Open. Secret. The two words have coloured the Savile affair since ITV's Exposure documentary revealed the scale of the DJ's sexual predation. Dozens knew that Savile was routinely taking advantage of his position. Or rather, they made damn sure they were never put in the hideous position of absolutely, positively, conclusively knowing.
As the Panorama documentary made clear, the truth didn't come as a thunderclap. Employees found Savile in inappropriate situations with underage girls in dressing rooms. They saw 12-year-old girls in bed in his caravan, or had business meetings when Savile was accompanied by young girls.
The man admitted in his autobiography to spending a night with an underage girl. Still the BBC saw fit to do ... nothing. Well, not quite nothing. Asked by BBC management if he was having sex with underage girls, Savile denied it - and that was that.
We're told the 1970s and 80s were a different era when "chasing a bit of young stuff" wasn't as big a deal as it is today. (Though not to everyone - as the now notorious text about Savile sent to Good Morning Ulster on Friday and sensationally read out by Karen Patterson testifies. As does the traction that audio clip has on the Internet, where it is the source of much misplaced and tasteless merriment among the chatterati.)
The mores of the 70s and 80s as regards paedophilia were no different to now - as anyone who recalls the destruction of Corrie's completely innocent Peter Adamson will know. What was true then, though, and is still true now is that the instinct among the wealthy and famous and those who wannabe like them is to protect the wealthy and famous.
Add to that the music thing - it's only rock and roll. The genre encourages the sexualisation of young people, children even, to sell units. It always has done, from bobbysoxers to Beatlemania. Groupies are the staple of music business legend - and they still are often underage.
The fact is the taste of famous and respected men for young girls was very well known and was glossed over.
John Peel's reputation has escaped the Savile Effect for his relationships with young women. Bill Wyman has joined up with the other Stones for the reunion concerts despite famously beginning a relationship with Mandy Smith when she was 13.
Good old Pete Townshend, fresh from the Olympics, is promoting his new autobiography despite being cautioned by police for his 'research' on child sex internet sites.
These weren't secrets. These were headline news items. It took Savile's death to unleash the public allegations, because for all the prying scandals surrounding the media in recent years, no one would risk 'outing' someone as famous and respected as Sir Jimmy Savile.
What is shocking is that nobody in the BBC even told Savile to stop mauling young women on ToTP. No, there was a corporate investment in not asking questions. Groping women was par for the course at the Beeb. As presenter Sally James made clear at the weekend, victims were pooh-poohed and made to feel humourless prudes.
So, the bastion of liberal opinion colluded in the sacrifice of young girls to the whims of their oh-so-right-on stars, the new aristocracy the Corporation had helped to create.

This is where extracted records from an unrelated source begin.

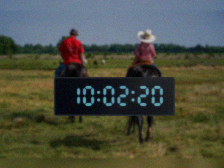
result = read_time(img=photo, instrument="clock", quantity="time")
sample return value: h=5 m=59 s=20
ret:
h=10 m=2 s=20
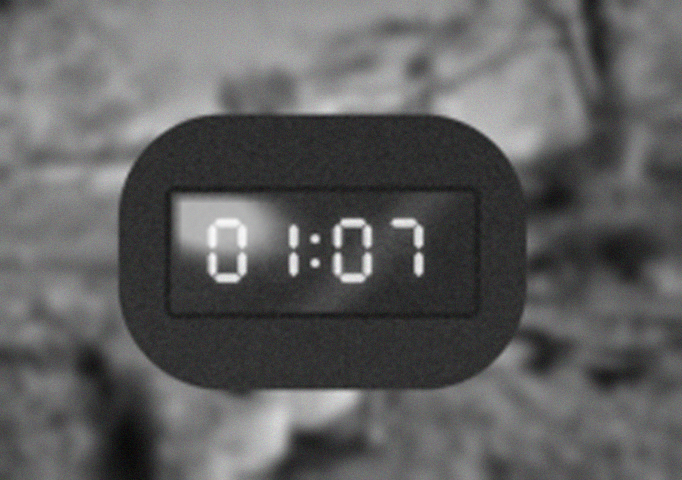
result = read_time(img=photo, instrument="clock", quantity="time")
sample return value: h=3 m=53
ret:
h=1 m=7
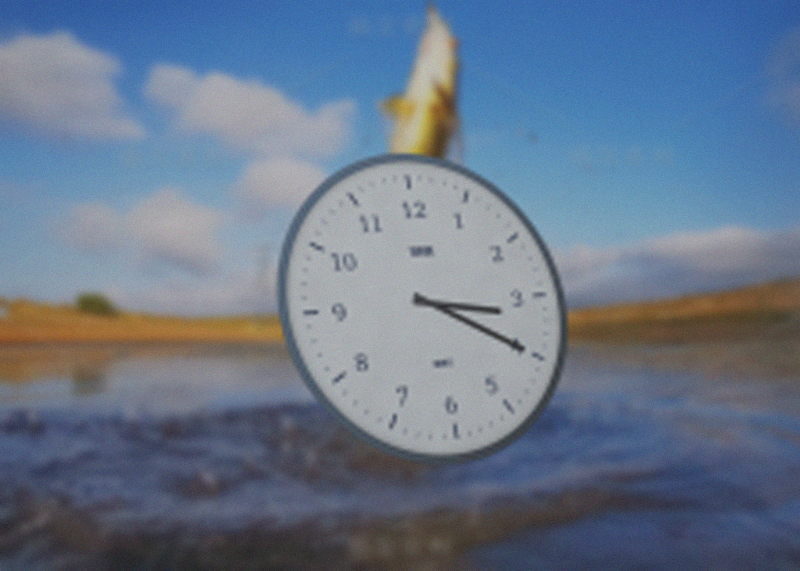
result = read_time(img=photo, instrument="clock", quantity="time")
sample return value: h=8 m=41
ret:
h=3 m=20
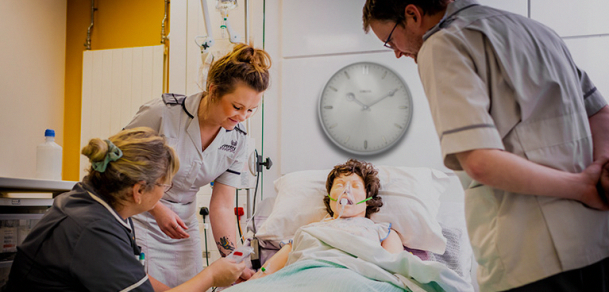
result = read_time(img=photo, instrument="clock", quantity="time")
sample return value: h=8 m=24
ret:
h=10 m=10
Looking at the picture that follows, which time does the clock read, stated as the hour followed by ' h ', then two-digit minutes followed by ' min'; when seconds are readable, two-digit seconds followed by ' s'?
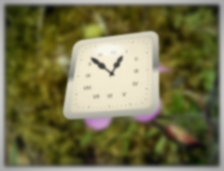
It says 12 h 52 min
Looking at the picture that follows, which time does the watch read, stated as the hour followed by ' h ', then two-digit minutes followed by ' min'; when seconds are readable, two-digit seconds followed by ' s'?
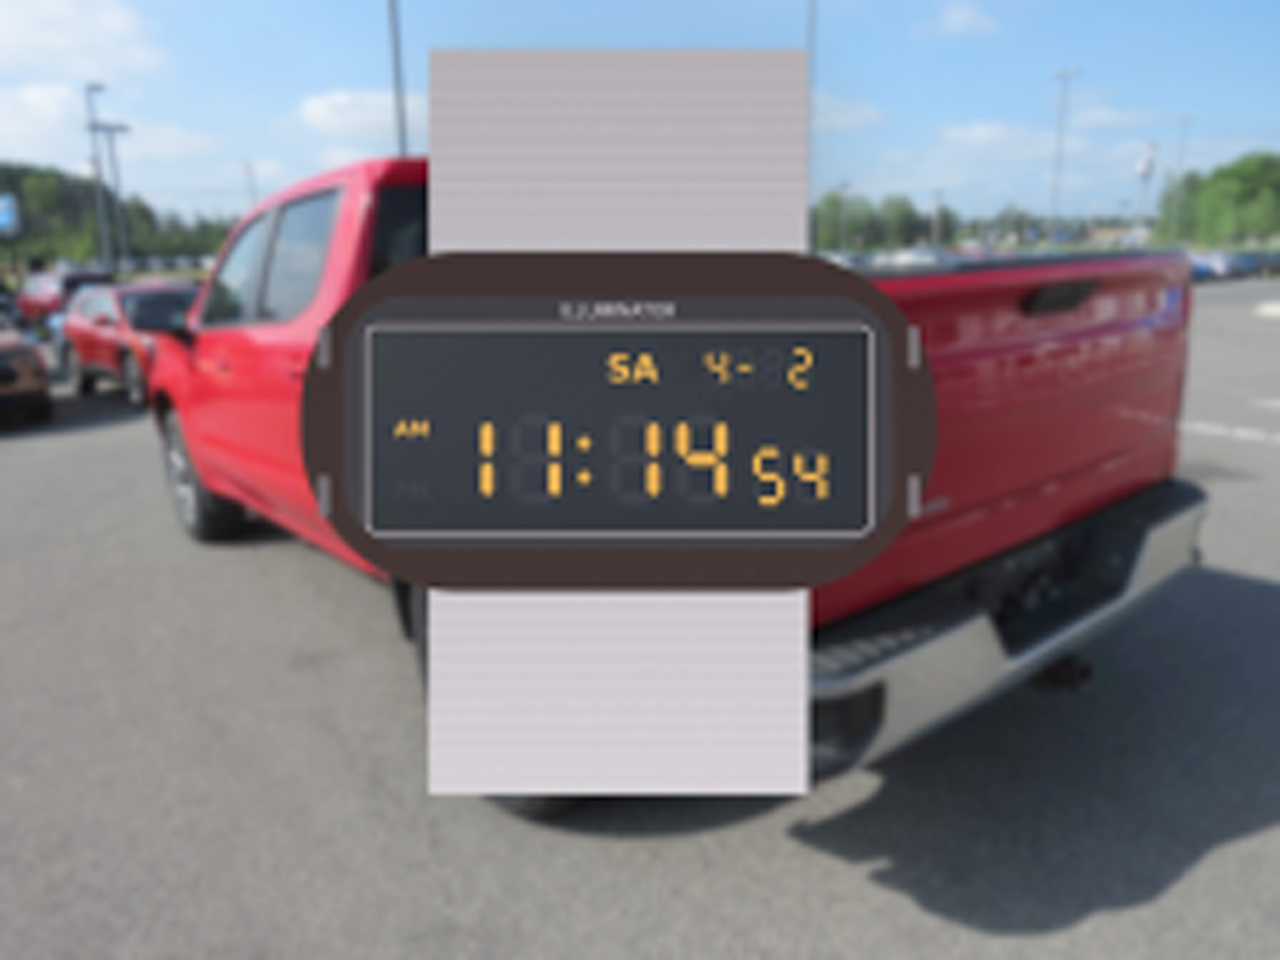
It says 11 h 14 min 54 s
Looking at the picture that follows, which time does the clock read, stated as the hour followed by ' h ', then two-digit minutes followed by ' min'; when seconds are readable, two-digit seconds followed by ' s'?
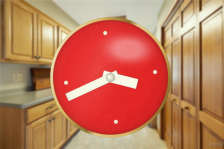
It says 3 h 42 min
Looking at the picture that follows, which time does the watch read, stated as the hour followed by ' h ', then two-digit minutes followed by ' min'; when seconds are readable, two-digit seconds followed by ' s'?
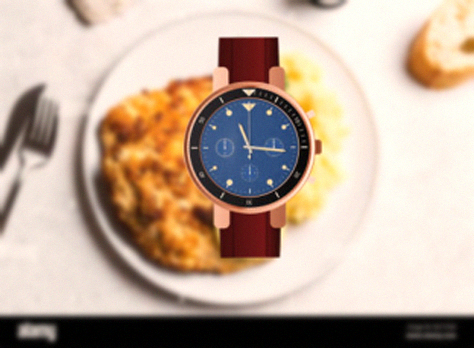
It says 11 h 16 min
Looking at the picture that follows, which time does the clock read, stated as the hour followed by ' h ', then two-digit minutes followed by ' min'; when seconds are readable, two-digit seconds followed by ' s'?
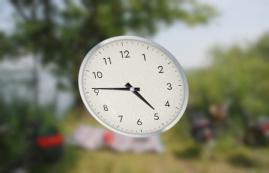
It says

Now the liberal intelligentsia, with its shunning of broadcasting thresholds and its 'pushing the envelope of taste' and its dragging TV into a sump of self-indulgence, has been left exposed.
In this decade, it took a national outcry to dislodge Ross and Brand. Andrew Marr can be photographed with his hand down the trousers of a woman who is not Mrs Marr and resume his high profile role without any apparent sanction. And Marr labours in current affairs, not showbiz.
The public school lefties of the BBC got their wish. Appropriately, it seems to have been like a 70s builder's yard with Page 3 pictures on the walls and the air vibrating to the twanging of bra straps - all "in good fun" of course.
As the national broadcaster faces its biggest crisis, though, no one, bar the odd crude texter to Radio Ulster, is laughing now.